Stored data
----------------------------------------

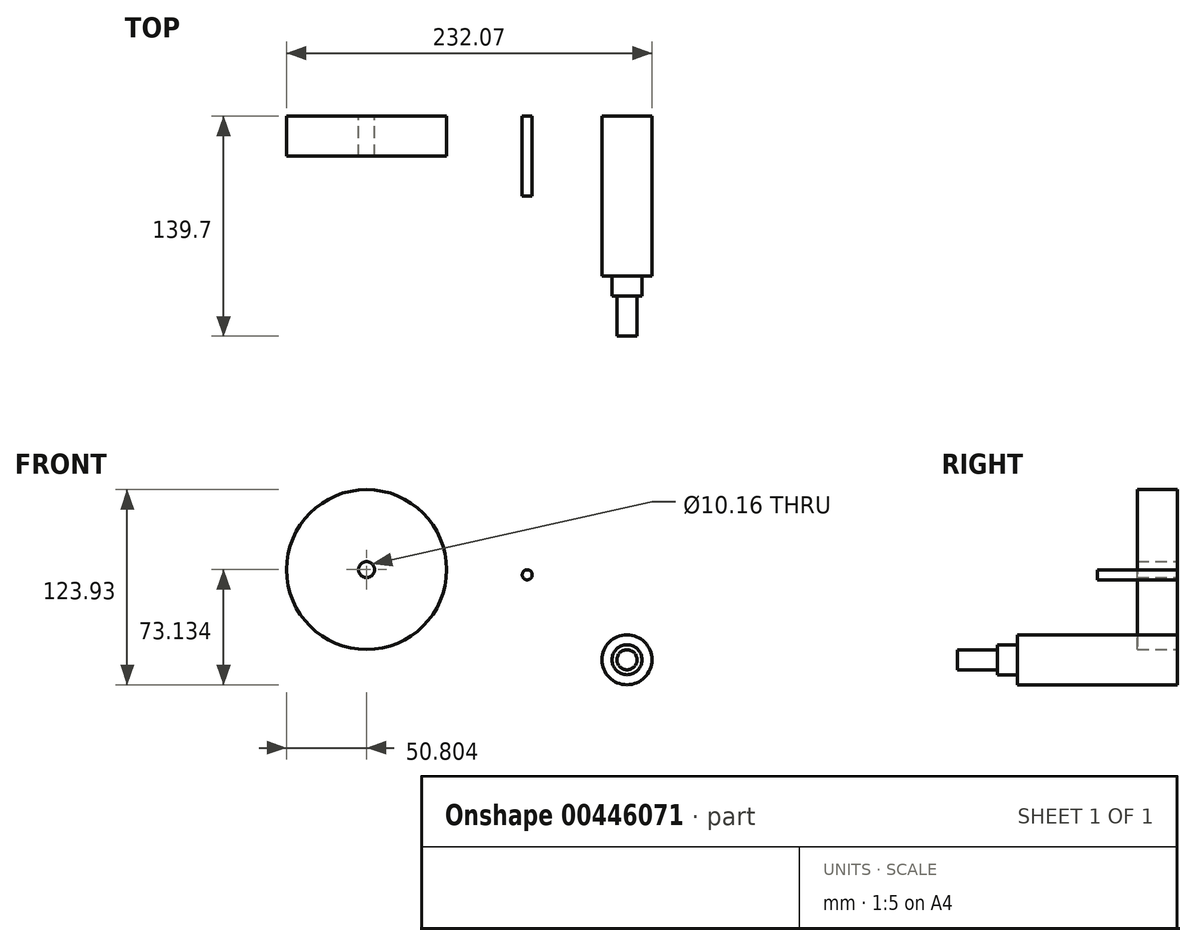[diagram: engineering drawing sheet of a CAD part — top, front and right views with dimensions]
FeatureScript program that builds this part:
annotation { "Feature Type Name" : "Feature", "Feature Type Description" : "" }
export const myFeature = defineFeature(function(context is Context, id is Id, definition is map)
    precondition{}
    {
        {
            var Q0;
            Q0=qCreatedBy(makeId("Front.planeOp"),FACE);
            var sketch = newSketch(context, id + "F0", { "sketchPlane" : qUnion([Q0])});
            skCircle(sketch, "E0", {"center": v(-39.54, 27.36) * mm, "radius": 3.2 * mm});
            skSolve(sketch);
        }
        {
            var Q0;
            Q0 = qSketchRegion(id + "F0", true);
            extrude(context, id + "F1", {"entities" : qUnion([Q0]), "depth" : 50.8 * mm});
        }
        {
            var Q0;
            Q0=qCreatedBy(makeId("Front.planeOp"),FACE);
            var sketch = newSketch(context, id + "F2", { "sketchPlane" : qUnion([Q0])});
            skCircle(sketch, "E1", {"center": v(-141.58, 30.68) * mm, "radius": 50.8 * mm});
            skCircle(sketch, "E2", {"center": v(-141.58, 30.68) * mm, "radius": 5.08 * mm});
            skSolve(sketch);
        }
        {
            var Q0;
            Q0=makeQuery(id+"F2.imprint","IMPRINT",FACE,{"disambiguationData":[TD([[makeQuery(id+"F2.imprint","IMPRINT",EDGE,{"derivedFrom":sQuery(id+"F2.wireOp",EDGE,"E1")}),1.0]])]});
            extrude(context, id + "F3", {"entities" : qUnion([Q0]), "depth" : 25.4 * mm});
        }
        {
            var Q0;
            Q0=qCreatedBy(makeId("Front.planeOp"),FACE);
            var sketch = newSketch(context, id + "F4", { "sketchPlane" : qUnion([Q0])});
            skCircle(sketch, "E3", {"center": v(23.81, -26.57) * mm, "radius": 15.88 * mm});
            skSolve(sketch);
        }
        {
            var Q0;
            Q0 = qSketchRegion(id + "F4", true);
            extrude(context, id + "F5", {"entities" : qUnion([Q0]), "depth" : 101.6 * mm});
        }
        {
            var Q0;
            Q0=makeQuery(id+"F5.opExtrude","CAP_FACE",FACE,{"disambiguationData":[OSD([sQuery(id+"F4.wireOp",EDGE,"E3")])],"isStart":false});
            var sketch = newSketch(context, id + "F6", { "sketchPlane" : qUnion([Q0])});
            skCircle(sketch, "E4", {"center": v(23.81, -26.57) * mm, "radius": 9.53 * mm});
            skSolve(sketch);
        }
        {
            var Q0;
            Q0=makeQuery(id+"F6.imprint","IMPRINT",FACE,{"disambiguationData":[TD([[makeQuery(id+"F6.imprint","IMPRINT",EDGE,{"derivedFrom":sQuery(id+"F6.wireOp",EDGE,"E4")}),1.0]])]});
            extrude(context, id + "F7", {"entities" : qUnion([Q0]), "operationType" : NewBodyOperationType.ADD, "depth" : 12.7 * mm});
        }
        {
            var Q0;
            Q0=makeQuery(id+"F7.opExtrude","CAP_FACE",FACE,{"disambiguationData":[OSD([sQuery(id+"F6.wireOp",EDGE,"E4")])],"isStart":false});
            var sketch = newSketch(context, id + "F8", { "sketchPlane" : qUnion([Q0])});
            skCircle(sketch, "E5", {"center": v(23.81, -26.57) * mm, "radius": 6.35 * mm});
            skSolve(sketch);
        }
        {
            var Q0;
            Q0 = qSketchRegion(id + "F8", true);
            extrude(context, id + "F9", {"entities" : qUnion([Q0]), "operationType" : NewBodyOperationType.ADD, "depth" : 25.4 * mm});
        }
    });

----------------------------------------

What you need to do:
Tally the lines in the records that contain the string "NewBodyOperationType", and give only the number.

Solution to the problem:
2